*Task to complete*
Search the data for the string "remote" and gather each line it is in.

*Saved data entries*
|---|

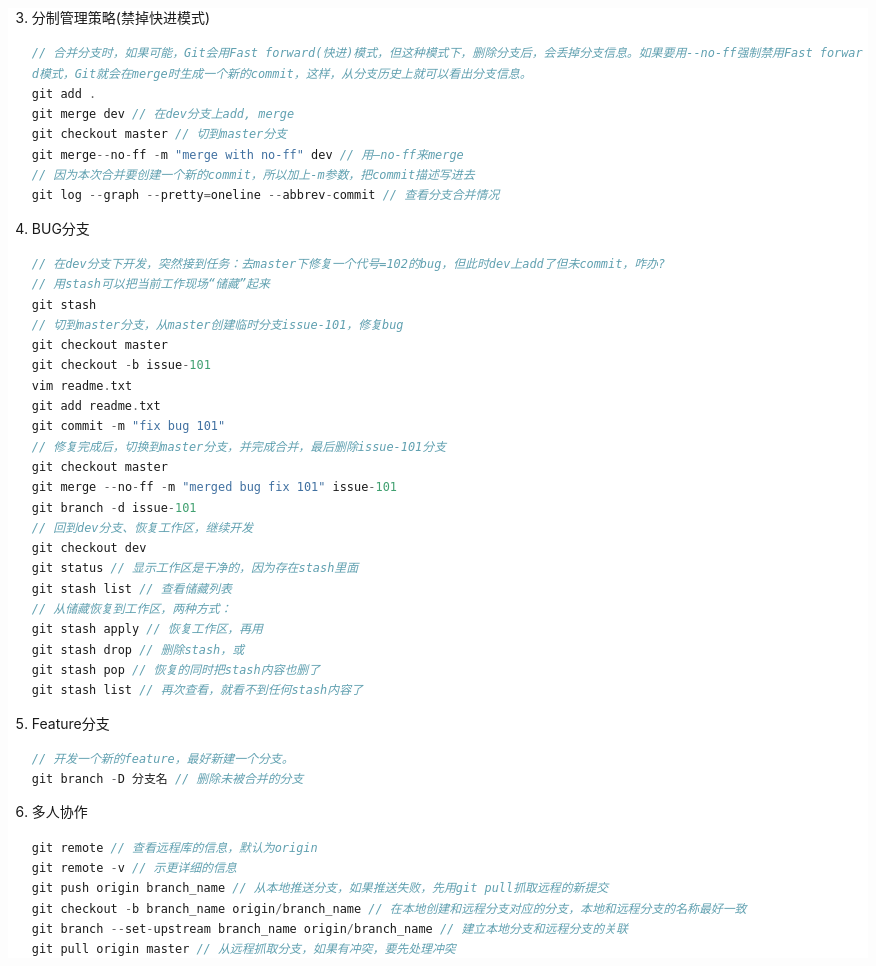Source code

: 3. 分制管理策略(禁掉快进模式)

   ```cpp
   // 合并分支时，如果可能，Git会用Fast forward(快进)模式，但这种模式下，删除分支后，会丢掉分支信息。如果要用--no-ff强制禁用Fast forward模式，Git就会在merge时生成一个新的commit，这样，从分支历史上就可以看出分支信息。
   git add .
   git merge dev // 在dev分支上add, merge
   git checkout master // 切到master分支
   git merge--no-ff -m "merge with no-ff" dev // 用—no-ff来merge
   // 因为本次合并要创建一个新的commit，所以加上-m参数，把commit描述写进去
   git log --graph --pretty=oneline --abbrev-commit // 查看分支合并情况
   ```

4. BUG分支

   ```cpp
   // 在dev分支下开发，突然接到任务：去master下修复一个代号=102的bug，但此时dev上add了但未commit，咋办?
   // 用stash可以把当前工作现场“储藏”起来
   git stash 
   // 切到master分支，从master创建临时分支issue-101，修复bug
   git checkout master
   git checkout -b issue-101
   vim readme.txt
   git add readme.txt 
   git commit -m "fix bug 101" 
   // 修复完成后，切换到master分支，并完成合并，最后删除issue-101分支
   git checkout master
   git merge --no-ff -m "merged bug fix 101" issue-101
   git branch -d issue-101 
   // 回到dev分支、恢复工作区，继续开发
   git checkout dev
   git status // 显示工作区是干净的，因为存在stash里面  
   git stash list // 查看储藏列表  
   // 从储藏恢复到工作区，两种方式：
   git stash apply // 恢复工作区，再用
   git stash drop // 删除stash，或
   git stash pop // 恢复的同时把stash内容也删了
   git stash list // 再次查看，就看不到任何stash内容了
   ```

5. Feature分支

   ```cpp
   // 开发一个新的feature，最好新建一个分支。
   git branch -D 分支名 // 删除未被合并的分支
   ```

6. 多人协作

   ``` cpp
   git remote // 查看远程库的信息，默认为origin
   git remote -v // 示更详细的信息  
   git push origin branch_name // 从本地推送分支，如果推送失败，先用git pull抓取远程的新提交
   git checkout -b branch_name origin/branch_name // 在本地创建和远程分支对应的分支，本地和远程分支的名称最好一致
   git branch --set-upstream branch_name origin/branch_name // 建立本地分支和远程分支的关联
   git pull origin master // 从远程抓取分支，如果有冲突，要先处理冲突
   ```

|---|

*Response to this exercise*
   git remote // 查看远程库的信息，默认为origin
   git remote -v // 示更详细的信息  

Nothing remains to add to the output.